Le musée; ou comment l’ordre et la propreté se conjuguent au féminin, singulier !

En 2011, je prends une décision. Une grande décision ; celle de vivre seule. « Quoi! T’as jamais vécu seule Caro ? » Nope. Jamais. Pas une seule minute. Bon ok! 180 jours, mais on va se le dire, les pires six mois de ma vie. « C’était qui? » Je me contenterai de dire que c’était un « pas fin » mais vraiment, la quintessence de la chose. Mis à part ça? J’ai toujours vécu avec ma… mère. À 45 ans, je coupais définitivement le cordon et plongeais dans ce que je souhaitais devenir mon nid, mon chez-moi.

Toutes sortes de circonstances ont fait que j’avais décidé de vivre avec et auprès de Loulou. Primo : c’était la « plus meilleure » mère au monde. En plus, elle avait été un exceptionnel « père ». Trouvez-moi quelqu’un qui peut, si habilement et adroitement, conjuguer ces deux rôles? Je savais! Personne. Je suis, moi aussi, arrivée à cette heureuse conclusion. Il y avait aussi le fait que j’avais acheté la maison maternelle : c’est ben maudit de montrer la porte à celle qui vous a offert son domicile en héritage.

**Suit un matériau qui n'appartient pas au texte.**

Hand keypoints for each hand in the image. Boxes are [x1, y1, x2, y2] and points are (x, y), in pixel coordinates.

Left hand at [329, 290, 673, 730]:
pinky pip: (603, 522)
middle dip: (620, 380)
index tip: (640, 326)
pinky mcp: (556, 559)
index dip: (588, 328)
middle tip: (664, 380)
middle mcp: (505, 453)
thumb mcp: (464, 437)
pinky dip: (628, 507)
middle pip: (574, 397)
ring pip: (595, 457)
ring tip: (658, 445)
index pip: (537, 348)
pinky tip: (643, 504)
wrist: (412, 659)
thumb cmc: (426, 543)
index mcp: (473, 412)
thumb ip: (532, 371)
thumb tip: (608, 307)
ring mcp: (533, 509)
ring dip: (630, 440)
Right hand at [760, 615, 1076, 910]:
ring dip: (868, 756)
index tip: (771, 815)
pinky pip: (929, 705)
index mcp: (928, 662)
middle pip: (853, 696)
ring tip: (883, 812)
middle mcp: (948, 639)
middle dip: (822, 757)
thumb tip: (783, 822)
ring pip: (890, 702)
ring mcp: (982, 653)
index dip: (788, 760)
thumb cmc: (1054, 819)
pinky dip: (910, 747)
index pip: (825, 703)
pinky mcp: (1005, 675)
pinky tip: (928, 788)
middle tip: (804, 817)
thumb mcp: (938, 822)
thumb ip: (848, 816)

2011, après quelques mois de recherches intensives, je trouve ce que j’appellerai mon « nid ». Partir de Rosemont vers le MileEnd était, pour moi, tout un déracinement. « C’est toujours ben pas Beyrouth » vous me direz. Oui, mais pour moi, c’était tout un virage. Je quittais un milieu qui m’avait rendu profondément heureuse et je laissais derrière moi une maison que j’aurais crue celle où j’aurais, tout comme Loulou, pu y élever une famille dysfonctionnellement… fonctionnelle!

L’Avenue du Parc offrait tout ce dont j’avais besoin : un milieu jeune, dynamique, mais surtout un quartier qui allait me forcer à aller vers les autres avec l’objectif de me reconstruire. Ah oui! J’oubliais; en 2010 j’ai fait une chute. Une « criss » de chute comme le chantait Louise Forestier. Le MileEnd allait être le dernier remède dont j’avais besoin pour accomplir cette reconstruction.

Quand, pour la première fois, j’ai visité l’appartement 1, j’ai eu cette certitude : « Je suis chez-moi ». La banque me prête et en avril 2011, je construis mon nid.

À cette époque, je ne suis pas dans l’engagement. Je sors d’une relation de merde et j’ai, avec les conseils de ma thérapeute, décidé de prendre mon temps. Après tout, j’avais mis 45 ans à trouver ce nid. Pas question d’y laisser entrer quiconque pouvant le souiller.

Des amis y passent la nuit. D’autres, simplement quelques heures, mais à chacune de ces visites, les mêmes mots, la même phrase : « Wow…on dirait un musée tellement tout est beau et tout est calme ici ». De ces pères en garde partagée qui n’en peuvent plus de ces formidables jouets qui traînent un peu partout dans leur maison à cet amant de passage qui blâme le travail trop exigeant pour « tenir maison ». Tous appréciaient ce qui sera convenu d’appeler « le musée ». Les fenêtres sont lavées au cue-tips, les taies d’oreillers elles, sont pressées au fer chaud et mes draps sont qualifiés « d’hôtels ». En d’autres termes, ma maison est aseptisée. Propre certes, mais aseptisée. Le musée est toujours prêt pour une de ces rencontres.

Mais voilà qu’aujourd’hui, je hais mon musée. Sept ans plus tard, je souhaite le souiller: je rêve secrètement de traces de doigts sur les murs, de marques de crayon feutre sur mes sofas blancs, de bruit mais surtout, de rires, de moments volés au temps et de souvenirs qui s’inscriraient sur mes murs et dans mon cœur.

Maman est toujours en vie et heureuse dans son nid du quartier Rosemont.

Aujourd’hui, je me souhaite d’abîmer ce musée mais d’abord et avant tout, de l’habiter auprès d’un homme que m’apprendrait à l’aimer… souillé.